【お知らせ】早稲田祭1日目にチベット映画『オールド・ドッグ』の上映会&講演会を開催
2015/11/26
「早稲田祭2014」の1日目、11月1日の午後14時からチベット映画『オールド・ドッグ』(監督ペマ・ツェテン〈萬瑪才旦〉)の上映会と「チベットの今」と題し石濱裕美子講師による講演会があります。
一般の方は500円、学生は無料で入場。場所は早稲田キャンパス15号館の101教室です。
14時開場、終わるのは大体17時と、ここに来場すると午後の予定はすべて消えます。
しかし、これは必見の作品です。チベタン・マスチフという世界最大の犬であり古くからチベットの遊牧民の暮らしを盗賊から守ってきた存在がその「巨大さ」ゆえにブランド化し中国の資本家に次々と買われ盗まれていくという題材の巧みさと、何より映画ファンにとっては「2011年東京フィルメックス国際映画祭・最優秀作品賞受賞」「2012年ブルックリン国際映画祭・最優秀物語賞受賞」という輝かしい経歴を持ちながら、現状の映画産業の構造とマイナーな地域的特色ゆえにほとんど上映されることがない映画が500円で見られる貴重な機会となっています。

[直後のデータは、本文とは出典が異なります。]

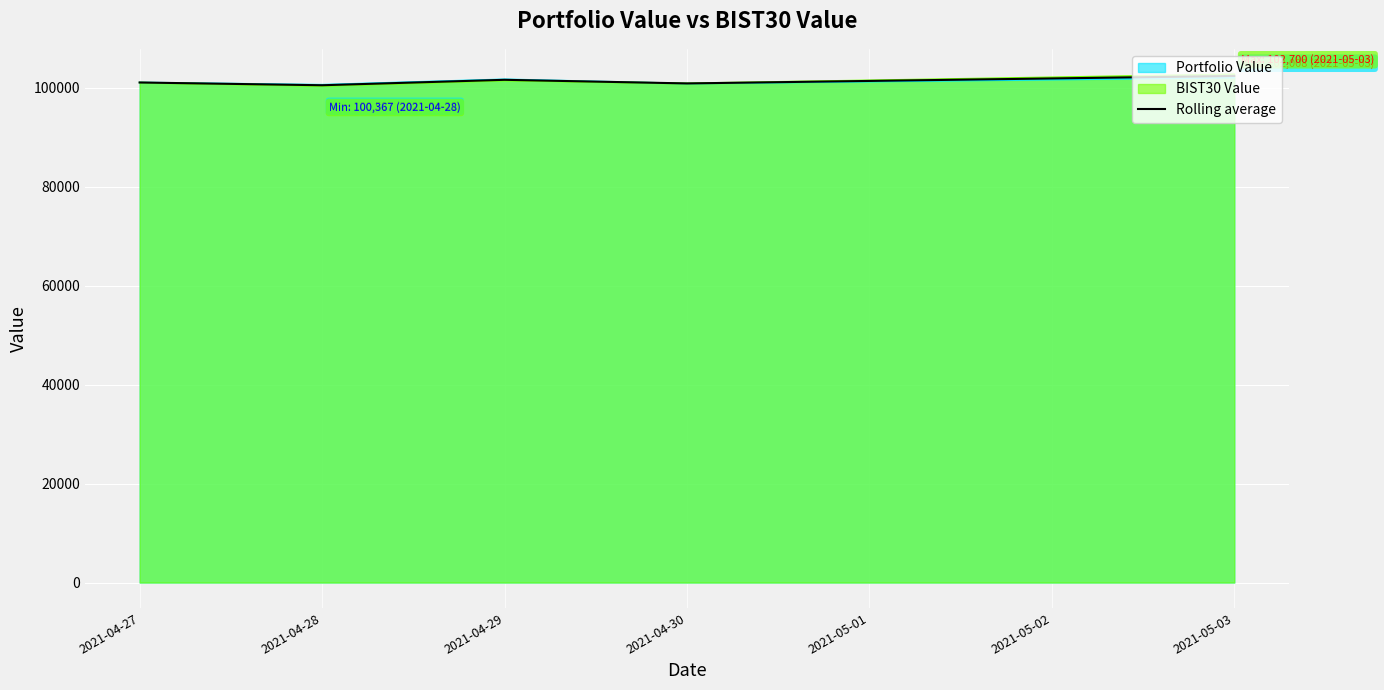

The chart shows a value of 100845.4 at 2021-04-30. True or false?

True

映画で描かれ暗示されるものは今のチベットが抱える問題、中国の現状、なにより民族問題全般を考える上で非常に重要です。先日立教大学で開催されたエクアドル映画のシンポジウムでこういう発言がありました。
「映画とはフィールドワークの一種であり、そこで描かれる人や風景はその国に馴染むための機会(契機)となる」
その言葉を裏付けるように上映された「バルタサル・ウシュカ~凍りついた時~」という映画には非常に感銘を受けました(南米大陸最高峰の火山(6310メートル!)の中腹から氷を切り出す仕事をするバルタサルという人のドキュメンタリー映画。現在その仕事に携わっているのは彼一人という状況で彼の仕事が時間軸をさかのぼって語られ、それが昔のドキュメンタリー映像と重なるという面白い構成です。)
ハリウッド映画などの大作映画はもちろん楽しいですが快楽重視だけが映画では当然ありません。ちょっときつい映画、幸せにはなれないけど「どう生きていくか」を考える映画、今いる閉塞的状況を別の視点で見ることが出来るそういう機能を持つのも映画だと思います。
けれど困ったことにそうした「異文化」としての映画に接する機会はどんどん難しくなっています。
マイナーな映画は流通過程を含め利益になりません、携わる人は多くの場合がボランティアです。もっと多様な映画が見たいと思っても、字幕を付けること、上映場所を見つけること、そうしたことの一つ一つは恐ろしいほど面倒くさい作業です。
なので出来ればマイナーな映画の上映会があれば、ちょっと面倒くさいと感じても機会を逃さずに足を運んでみてください。題材の重さゆえ見る側はどよーんとした気持ちになって世界の不条理に落ち込むかもしれませんが、実際に足を運んで見てくれた、そしてそれについて語るという行為は何よりもその映画に携わる人への大きな勇気となり、何かの一歩に繋がるからです。
早稲田祭に何回か行った自分だから思いますが、早稲田祭のような巨大なお祭りは、バザーを見たり陶芸品を買ったり、学術系のパネルを見たり、人の少ない文学部のキャンパスで部誌をぱらぱら覗いたり、そこでご飯を食べるなどして午前とお昼の時間を過ごした後は、どれかひとつ大型企画にドンと居座った方が楽しいです。
そして帰りに中央通路の壁に陣取ったナンパ待ちの女の子とそれを物色する男の子を見て帰るのが王道です。
映画上映+講演会「チベットのいま」
日時:2014年11月1日
場所:早稲田大学本部キャンパス15号館101
料金: 学生: 無料 一般: 500円
プログラム 14:00:開場
14:15:開演 司会挨拶
14:30〜16:00『オールド・ドッグ』上映開始
16:00〜17:00:石濱裕美子解説「チベットの今」
主催:オールド・ドッグ上映委員会
共催:東京外国語大学アジア・アフリカ言語文化研究所
言語の動態と多様性に関する国際研究ネットワークの新展開(LingDy2) プロジェクト。